Un grand merci à Elephant films pour m’avoir permis de découvrir et de chroniquer le blu-ray du film « Car wash » de Michael Schultz.
« Il serait bien temps que quelqu’un ait de la classe ici ! »
Une journée typique dans une station de lavage de voitures à Los Angeles, où l’on croise un patron américain type affublé de son fils maoïste, les laveurs de voiture, petites gens venus de tous les horizons, et les divers clients. Tous sont plus farfelus les uns que les autres : le rebelle prônant la suprématie noire, l’ancien détenu, l'obèse, les jeunes écervelés, l’homosexuel, le bookmaker, les danseurs qui croient qu'Hollywood les attend, l’amoureux transi, qui rêve de devenir un super-héros, mais qui n'arrive pas à séduire la serveuse du restaurant d'en face...
« Moi je leur cire les pompes mais toi tu leur lèches ! »

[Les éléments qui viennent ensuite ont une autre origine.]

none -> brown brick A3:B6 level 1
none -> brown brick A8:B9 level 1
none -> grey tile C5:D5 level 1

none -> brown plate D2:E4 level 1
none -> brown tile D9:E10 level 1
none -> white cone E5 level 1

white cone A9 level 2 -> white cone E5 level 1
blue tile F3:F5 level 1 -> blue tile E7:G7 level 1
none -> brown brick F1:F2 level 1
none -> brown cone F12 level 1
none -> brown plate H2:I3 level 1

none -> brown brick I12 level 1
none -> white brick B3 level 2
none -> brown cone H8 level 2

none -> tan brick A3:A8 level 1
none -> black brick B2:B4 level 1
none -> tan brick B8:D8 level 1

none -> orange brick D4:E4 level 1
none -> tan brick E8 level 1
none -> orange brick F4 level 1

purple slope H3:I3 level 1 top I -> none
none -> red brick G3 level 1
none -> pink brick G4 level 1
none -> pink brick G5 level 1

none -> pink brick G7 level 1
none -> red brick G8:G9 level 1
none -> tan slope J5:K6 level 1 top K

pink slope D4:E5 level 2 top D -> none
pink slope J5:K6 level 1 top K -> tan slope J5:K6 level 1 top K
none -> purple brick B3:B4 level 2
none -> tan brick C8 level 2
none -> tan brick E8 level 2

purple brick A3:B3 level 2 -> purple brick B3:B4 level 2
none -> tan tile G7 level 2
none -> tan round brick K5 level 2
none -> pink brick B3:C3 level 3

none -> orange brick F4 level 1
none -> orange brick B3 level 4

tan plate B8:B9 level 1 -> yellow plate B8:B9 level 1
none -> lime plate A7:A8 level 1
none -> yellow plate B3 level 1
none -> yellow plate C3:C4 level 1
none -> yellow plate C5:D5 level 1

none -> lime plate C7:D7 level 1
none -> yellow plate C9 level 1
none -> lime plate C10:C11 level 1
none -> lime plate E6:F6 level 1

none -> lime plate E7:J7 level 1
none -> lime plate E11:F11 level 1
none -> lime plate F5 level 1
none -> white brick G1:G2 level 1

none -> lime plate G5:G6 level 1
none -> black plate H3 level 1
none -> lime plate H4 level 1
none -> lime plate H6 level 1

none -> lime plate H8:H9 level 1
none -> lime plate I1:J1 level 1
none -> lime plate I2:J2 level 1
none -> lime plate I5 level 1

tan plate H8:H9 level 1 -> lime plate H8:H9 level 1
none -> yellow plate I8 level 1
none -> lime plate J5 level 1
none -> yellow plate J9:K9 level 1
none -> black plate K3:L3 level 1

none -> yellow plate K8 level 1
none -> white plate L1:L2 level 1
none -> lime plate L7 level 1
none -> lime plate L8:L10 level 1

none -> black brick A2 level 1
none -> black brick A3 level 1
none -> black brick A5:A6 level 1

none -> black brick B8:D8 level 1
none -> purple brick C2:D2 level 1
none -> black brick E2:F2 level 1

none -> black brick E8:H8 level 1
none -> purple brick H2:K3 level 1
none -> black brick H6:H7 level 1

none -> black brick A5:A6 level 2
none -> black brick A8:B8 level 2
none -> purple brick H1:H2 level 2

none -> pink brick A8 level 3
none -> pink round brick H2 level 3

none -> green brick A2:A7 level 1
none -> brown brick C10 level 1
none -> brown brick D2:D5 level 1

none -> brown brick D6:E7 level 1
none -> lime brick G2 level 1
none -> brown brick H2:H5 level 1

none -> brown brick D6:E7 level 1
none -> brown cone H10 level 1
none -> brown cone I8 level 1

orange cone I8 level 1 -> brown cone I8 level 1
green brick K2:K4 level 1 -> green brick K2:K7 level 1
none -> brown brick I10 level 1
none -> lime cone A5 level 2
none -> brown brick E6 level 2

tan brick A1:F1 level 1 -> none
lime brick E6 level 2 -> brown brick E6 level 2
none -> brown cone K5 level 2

Longtemps cantonnés à des rôles de faire-valoir, il faut attendre la fin des 50’s et l’émergence d’une nouvelle génération d’acteurs (Sidney Poitier, Woody Strode...) pour voir les acteurs afro-américains obtenir enfin des rôles intéressants et consistants. Pour autant, une partie de la communauté noire américaine ne se reconnaitra pas dans ces films ni dans cette génération d’acteurs jugée trop encline à obéir aux stéréotypes édictés par les blancs. C’est donc en réaction à cela que se développe dès la fin des 60’s le courant « Blaxploitation », à savoir une production de films centrés sur la communauté afro-américaine, offrant ainsi aux acteurs noirs de véritables premiers rôles. A l’image de Shaft, le policier justicier du film « Les nuits rouges de Harleem » (1971). Brillant étudiant diplômé de Princeton, Michael Schultz entame dès les années 60 une brillante carrière de metteur en scène à Broadway (où il s’impose comme l’un des rares noirs de sa profession) avant de se tourner progressivement vers la télévision (où il mènera une prolifique carrière de réalisateur de séries) et vers le cinéma au début des années 70, profitant notamment de la vogue « Blaxploitation ». En 1976, il tourne « Car wash » sur un scénario de Joel Schumacher, un jeune débutant qui mènera par la suite la longue carrière de réalisateur que l’on connait. A noter que le film fut sélectionné en compétition officielle au Festival de Cannes en 1977.
« Surtout, croyez au Dollar : le Dollar reste tandis que la connerie s’envole ! »
A l’origine, il était prévu de monter ce « Car wash » d’abord comme un musical, sur scène à Broadway, avant d’en faire une adaptation cinématographique. Mais après quelques revirements, l’idée d’un passage par la scène fut abandonné. Ainsi, de prime abord, « Car wash » surprend par sa forme. En effet, bien que vendu comme tel, le film n’est pas véritablement une comédie musicale : certes la musique y est omniprésente, le plus souvent en toile de fond, mais les acteurs ne chantent à aucun moment. Surtout, derrière son apparente légèreté, le film se fait plus complexe et plus dense qu’il n’y parait. D’une certaine manière, « Car wash » brosse ainsi le portrait d’une classe prolétaire californienne à laquelle le cinéma américain ne s’est que peu intéressé. Sorte d’instantané de cette période, le film nous donne à voir, sur fond de musique funk/soul, un peu de l’envers du rêve américain et de ses oubliés. Un monde où les minorités semblent vouées à n’être que les larbins des blancs, cantonnés aux basses-œuvres. Derrière l’humour de circonstance et les blagues de potache, le film dessine aussi une galerie de personnages, souvent cabossés et en marge de l’American Way Of Life (symbolisés par les clients blancs pour la plupart assez pédants et superficiels), qui rendent compte à leur manière du racisme lattent et d’une forme de ségrégation qui perdure au sein de la société américaine. On y croise ainsi un homosexuel exubérant, une prostituée paumée ou un ancien taulard qui tente de se réinsérer. Mais c’est sans doute le personnage de Duane, l’écorché vif fortement ancré dans les combats de son époque (le nationalisme noir, Nation of Islam...), qui demeure sans doute le plus symptomatique et le plus marquant. Pour autant, le film ne verse jamais dans la revendication et la comédie vient souvent désamorcer les situations, comme un moyen de passer outre les petites misères de la vie. C’est sous doute là l’intelligence de Schultz que d’avoir enrobé sa critique sociale dans un habillage de comédie. « Car wash » apparait ainsi comme un film surprenant, à la fois groovy, très énergique et doux-amer. Une très bonne surprise.